There is a powerful description of Rodin desperately trying to stay awake as he steers the dhow without compass or chart out of the Gulf, periodically checking on the mortally wounded Choffal, sometimes forced to listen to his meandering, self-pitying stories, until the inevitable happens – Rodin falls asleep at the rudder and the boat crashes into rocks near the coast. There is a nightmareish description of the boat breaking up, water rushing in, the helpless Choffal disappearing beneath the waves, his mouth open in a scream and then – oblivion…
Karachi
Rodin awakes on the shore of Baluchistan, discovered by two children who fetch an elder, who fetches the local policemen, who take him to the nearest station, who take him to their offices at the Gwadar Peninsula. The army officers here evidently don’t believe his story; of a shipwrecked dhow, yes, but the other man – there is no body – and the hidden tankers – well, they institute a search and nothing is found. Rodin had been on the dhow for two days, he realises, long enough for the Aurora B to have steamed out into the Indian Ocean.

Material supplied =>
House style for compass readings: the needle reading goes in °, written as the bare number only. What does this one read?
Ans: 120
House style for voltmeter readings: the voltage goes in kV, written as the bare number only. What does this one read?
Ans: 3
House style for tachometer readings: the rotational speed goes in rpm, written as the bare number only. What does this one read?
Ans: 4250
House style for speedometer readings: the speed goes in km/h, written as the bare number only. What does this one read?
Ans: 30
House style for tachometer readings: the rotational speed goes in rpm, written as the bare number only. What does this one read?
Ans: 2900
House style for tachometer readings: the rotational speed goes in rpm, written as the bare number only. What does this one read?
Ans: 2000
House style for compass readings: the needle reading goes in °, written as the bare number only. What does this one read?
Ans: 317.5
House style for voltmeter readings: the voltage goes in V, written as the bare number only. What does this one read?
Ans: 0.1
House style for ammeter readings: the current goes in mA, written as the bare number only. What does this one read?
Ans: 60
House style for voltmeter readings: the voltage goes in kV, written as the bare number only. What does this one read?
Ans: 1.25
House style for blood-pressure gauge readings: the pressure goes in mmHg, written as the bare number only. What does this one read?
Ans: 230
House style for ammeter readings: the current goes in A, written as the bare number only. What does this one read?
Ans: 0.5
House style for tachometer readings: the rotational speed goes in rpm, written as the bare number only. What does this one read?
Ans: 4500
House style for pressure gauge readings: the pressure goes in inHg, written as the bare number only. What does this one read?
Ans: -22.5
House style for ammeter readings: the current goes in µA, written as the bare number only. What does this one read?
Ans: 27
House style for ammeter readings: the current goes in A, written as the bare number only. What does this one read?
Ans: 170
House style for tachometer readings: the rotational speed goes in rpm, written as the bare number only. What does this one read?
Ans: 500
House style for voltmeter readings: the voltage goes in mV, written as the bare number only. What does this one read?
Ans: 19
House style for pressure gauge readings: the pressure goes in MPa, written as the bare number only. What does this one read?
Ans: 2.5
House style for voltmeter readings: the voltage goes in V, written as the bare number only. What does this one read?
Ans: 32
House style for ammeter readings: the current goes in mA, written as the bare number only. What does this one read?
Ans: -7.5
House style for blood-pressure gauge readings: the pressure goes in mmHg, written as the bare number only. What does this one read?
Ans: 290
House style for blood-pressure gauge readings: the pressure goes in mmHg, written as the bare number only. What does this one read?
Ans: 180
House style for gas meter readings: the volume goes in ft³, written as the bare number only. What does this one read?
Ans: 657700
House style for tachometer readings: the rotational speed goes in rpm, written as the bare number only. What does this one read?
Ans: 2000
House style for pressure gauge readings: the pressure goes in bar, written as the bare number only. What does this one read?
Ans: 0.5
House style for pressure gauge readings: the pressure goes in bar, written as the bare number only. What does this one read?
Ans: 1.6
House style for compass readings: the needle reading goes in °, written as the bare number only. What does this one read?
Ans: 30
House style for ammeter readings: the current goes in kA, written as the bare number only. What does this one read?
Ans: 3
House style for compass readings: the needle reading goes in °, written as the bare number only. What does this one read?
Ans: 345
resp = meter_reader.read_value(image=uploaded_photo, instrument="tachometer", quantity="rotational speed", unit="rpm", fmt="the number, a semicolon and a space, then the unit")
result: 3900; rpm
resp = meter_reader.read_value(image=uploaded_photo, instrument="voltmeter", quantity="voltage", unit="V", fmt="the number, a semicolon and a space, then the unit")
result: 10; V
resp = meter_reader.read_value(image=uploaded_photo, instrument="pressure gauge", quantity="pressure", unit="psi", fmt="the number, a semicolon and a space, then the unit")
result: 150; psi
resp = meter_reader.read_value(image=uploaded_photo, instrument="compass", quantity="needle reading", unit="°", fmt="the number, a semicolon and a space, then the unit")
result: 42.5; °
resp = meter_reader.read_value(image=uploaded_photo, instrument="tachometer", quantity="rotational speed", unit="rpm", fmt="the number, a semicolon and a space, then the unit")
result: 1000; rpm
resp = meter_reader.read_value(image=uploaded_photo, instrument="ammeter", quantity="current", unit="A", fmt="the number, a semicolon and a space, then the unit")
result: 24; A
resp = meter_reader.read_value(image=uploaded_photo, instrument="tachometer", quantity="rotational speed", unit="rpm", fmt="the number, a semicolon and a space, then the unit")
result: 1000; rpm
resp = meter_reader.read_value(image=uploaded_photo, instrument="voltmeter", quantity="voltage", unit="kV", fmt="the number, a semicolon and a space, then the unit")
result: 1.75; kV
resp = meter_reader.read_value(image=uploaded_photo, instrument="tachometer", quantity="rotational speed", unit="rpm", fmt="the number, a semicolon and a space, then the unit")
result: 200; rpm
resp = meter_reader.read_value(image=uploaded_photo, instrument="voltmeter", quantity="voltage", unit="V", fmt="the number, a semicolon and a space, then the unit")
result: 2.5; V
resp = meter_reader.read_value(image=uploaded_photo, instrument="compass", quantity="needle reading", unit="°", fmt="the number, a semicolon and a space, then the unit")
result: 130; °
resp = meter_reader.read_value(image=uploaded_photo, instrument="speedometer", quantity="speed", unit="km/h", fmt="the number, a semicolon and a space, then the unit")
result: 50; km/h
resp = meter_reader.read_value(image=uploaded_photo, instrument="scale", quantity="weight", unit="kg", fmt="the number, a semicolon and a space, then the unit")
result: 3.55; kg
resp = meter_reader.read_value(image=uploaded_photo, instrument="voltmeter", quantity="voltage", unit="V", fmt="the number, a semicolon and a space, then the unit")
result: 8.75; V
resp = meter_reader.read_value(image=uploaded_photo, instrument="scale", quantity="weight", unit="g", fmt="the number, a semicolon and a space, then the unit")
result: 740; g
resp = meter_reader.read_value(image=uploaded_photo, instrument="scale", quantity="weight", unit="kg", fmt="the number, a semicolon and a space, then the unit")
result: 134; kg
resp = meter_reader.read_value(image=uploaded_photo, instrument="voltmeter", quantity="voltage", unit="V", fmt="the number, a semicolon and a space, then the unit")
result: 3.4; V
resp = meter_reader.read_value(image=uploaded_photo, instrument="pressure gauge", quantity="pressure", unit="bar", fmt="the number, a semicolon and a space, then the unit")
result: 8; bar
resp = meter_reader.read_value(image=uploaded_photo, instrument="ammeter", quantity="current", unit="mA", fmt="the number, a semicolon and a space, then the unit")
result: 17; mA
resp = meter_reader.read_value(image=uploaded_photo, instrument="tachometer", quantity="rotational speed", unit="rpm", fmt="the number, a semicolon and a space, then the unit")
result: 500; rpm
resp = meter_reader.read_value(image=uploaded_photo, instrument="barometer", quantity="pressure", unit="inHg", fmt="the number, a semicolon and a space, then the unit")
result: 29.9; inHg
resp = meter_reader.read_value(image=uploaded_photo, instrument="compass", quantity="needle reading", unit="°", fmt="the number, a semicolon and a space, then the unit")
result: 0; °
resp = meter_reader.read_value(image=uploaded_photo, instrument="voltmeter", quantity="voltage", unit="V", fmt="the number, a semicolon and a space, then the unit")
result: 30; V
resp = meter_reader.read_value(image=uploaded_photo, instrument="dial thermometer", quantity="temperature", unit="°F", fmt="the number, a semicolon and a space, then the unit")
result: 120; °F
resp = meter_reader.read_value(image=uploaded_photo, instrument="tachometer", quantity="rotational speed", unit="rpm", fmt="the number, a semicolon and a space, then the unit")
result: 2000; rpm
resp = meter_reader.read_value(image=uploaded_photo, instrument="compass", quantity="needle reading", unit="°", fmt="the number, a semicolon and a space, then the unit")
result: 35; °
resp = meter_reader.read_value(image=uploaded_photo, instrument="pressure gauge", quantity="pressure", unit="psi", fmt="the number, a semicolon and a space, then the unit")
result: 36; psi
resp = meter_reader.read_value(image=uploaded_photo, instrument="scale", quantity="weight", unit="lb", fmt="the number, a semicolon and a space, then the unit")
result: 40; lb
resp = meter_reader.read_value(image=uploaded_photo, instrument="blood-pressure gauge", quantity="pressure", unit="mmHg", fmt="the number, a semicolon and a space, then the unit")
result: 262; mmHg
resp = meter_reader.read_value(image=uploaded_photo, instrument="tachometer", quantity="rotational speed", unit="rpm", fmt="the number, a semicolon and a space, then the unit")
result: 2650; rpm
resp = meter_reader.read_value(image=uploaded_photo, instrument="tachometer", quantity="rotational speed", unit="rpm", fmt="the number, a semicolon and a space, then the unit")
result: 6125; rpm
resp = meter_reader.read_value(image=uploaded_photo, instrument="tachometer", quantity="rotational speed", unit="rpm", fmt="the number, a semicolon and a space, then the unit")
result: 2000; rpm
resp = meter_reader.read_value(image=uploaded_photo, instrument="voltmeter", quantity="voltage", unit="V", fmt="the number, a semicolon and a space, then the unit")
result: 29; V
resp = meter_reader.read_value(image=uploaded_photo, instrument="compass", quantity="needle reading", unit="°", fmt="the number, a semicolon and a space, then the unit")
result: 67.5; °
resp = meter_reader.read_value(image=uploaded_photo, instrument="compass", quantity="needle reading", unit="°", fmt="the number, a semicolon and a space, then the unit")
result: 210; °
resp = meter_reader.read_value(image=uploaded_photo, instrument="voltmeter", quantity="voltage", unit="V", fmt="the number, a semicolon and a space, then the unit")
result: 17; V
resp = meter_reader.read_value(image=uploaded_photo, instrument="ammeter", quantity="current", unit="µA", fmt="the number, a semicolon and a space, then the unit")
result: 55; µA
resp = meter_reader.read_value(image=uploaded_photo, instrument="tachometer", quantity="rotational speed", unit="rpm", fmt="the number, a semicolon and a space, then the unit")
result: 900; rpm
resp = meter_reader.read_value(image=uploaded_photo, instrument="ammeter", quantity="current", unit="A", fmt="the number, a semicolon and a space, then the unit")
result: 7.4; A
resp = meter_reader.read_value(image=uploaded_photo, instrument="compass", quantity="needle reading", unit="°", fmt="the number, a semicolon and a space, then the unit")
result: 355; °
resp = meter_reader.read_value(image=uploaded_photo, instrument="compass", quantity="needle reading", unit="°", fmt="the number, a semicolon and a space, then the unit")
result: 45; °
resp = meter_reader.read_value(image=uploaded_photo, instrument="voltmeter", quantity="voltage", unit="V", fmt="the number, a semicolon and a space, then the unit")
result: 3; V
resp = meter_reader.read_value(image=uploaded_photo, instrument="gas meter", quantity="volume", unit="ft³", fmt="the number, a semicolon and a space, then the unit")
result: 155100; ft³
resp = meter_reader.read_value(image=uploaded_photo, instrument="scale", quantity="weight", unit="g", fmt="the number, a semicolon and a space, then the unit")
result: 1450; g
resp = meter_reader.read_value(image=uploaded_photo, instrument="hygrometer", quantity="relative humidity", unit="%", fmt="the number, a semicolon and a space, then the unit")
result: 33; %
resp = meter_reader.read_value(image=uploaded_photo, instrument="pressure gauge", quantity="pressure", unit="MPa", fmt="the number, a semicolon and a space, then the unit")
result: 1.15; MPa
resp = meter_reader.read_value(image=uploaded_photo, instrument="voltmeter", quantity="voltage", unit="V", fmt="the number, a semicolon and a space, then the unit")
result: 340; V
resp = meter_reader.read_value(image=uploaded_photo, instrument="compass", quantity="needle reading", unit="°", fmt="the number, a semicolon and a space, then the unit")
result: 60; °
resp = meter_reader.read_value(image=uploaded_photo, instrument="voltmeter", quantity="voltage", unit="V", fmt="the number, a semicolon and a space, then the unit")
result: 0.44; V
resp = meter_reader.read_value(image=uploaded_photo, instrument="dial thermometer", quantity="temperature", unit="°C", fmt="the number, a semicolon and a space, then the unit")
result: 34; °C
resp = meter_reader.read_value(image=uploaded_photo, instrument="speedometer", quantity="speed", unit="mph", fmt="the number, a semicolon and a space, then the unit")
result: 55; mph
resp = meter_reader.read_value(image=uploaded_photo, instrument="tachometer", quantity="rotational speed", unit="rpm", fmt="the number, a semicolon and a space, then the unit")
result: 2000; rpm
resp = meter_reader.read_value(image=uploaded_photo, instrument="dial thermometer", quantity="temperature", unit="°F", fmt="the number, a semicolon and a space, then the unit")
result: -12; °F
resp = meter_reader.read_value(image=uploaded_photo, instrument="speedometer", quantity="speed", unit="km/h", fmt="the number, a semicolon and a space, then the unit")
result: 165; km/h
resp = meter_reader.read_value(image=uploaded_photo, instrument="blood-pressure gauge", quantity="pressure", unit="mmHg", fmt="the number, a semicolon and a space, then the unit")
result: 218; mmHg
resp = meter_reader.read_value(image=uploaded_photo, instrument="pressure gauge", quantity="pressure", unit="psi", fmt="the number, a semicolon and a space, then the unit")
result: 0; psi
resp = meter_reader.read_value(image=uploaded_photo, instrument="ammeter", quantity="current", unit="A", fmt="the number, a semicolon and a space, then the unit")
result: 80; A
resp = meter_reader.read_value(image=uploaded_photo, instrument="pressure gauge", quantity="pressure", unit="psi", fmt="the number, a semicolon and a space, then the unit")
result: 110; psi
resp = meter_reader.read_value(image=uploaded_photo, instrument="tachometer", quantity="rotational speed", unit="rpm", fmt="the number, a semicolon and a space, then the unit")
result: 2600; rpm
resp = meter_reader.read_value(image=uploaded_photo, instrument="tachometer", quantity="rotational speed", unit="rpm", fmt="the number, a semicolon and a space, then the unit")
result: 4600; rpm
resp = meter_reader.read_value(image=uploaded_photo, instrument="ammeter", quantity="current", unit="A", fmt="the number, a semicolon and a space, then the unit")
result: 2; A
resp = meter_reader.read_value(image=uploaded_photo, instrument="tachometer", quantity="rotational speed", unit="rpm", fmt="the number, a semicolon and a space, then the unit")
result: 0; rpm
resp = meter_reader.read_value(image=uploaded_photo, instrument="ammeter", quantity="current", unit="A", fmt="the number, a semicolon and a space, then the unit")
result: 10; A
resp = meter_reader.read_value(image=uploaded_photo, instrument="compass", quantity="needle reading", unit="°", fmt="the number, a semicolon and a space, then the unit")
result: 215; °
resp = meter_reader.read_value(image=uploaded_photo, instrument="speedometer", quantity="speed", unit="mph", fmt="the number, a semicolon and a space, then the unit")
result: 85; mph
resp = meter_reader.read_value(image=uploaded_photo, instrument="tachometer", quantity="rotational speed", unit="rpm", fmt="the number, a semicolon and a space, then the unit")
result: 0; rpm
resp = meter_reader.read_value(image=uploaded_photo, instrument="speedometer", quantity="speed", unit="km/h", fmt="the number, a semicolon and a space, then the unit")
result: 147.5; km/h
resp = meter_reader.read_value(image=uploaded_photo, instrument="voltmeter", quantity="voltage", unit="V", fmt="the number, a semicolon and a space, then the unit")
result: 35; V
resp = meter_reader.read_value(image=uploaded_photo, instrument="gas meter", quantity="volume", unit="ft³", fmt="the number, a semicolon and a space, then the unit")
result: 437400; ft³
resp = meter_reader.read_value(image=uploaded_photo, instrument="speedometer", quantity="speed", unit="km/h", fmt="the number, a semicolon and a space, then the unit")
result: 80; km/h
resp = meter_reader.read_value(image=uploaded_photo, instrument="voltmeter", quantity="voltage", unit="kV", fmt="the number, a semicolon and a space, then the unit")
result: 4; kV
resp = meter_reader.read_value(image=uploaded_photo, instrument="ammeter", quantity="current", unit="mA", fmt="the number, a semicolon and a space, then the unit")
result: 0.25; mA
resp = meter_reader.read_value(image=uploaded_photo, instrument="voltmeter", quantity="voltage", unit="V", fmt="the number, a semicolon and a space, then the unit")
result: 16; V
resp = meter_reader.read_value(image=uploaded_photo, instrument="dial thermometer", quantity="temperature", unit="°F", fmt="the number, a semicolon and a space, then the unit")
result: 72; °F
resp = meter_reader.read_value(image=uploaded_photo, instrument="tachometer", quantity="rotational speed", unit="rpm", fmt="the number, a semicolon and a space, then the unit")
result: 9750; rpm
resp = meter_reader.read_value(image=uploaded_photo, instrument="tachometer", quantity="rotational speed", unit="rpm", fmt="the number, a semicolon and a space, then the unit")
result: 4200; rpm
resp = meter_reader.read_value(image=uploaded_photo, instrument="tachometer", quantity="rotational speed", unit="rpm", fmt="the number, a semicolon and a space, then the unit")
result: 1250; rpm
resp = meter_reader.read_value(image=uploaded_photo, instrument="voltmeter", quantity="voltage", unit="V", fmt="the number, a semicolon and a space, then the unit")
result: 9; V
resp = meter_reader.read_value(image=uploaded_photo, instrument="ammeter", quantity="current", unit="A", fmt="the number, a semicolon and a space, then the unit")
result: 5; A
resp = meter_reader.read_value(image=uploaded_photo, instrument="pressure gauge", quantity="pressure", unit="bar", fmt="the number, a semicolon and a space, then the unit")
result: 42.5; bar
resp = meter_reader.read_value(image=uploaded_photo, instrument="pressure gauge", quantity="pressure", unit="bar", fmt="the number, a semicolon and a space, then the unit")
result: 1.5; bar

List of tasks =>
A – In the passage about Rodin's shipwreck, where does Rodin wake up after the boat breaks apart?
B – Please write the next part of the passage about Rodin's shipwreck, starting after its final sentence.
The records have nothing to do with what comes next.

Responses by task =>
A – On the shore of Baluchistan.

B –
The army fly him down to Karachi where the officials – even the man from Lloyds – are just as sceptical. Armed terrorists seizing a 120,000 ton tanker on the high seas? And hiding it? The Lloyds man points out that Rodin better hope Choffal/Price’s body doesn’t wash up because, by his own admission, Rodin had the motive and the opportunity to murder him. He is booked into a good hotel, gets sleep and a shower and new clothes and awakes to find he is being deported back to England. The officials accompany him onto the flight, right into his actual seat. 11 hours later he is at Heathrow.
Back in England
Where no-one believes him. The Lloyds people, Michael Stewart and his daughter, the Forthright lawyers and Saltley, nor the hard-faced man from Special Branch who comes to interview him. In fact the police tell him there’s every risk he’ll be tried for murder if Choffal’s corpse turns up. After holing up at his digs in Stepney, he realises he’s sick of London and catches an early morning train back to Penzance and travels back to the cottage where it all started. He sleeps on the sofa. He stares out to sea, at the mast which is all left showing above water of the Petros Jupiter. He remembers his wife’s flashing eyes and loud laugh and soft touch.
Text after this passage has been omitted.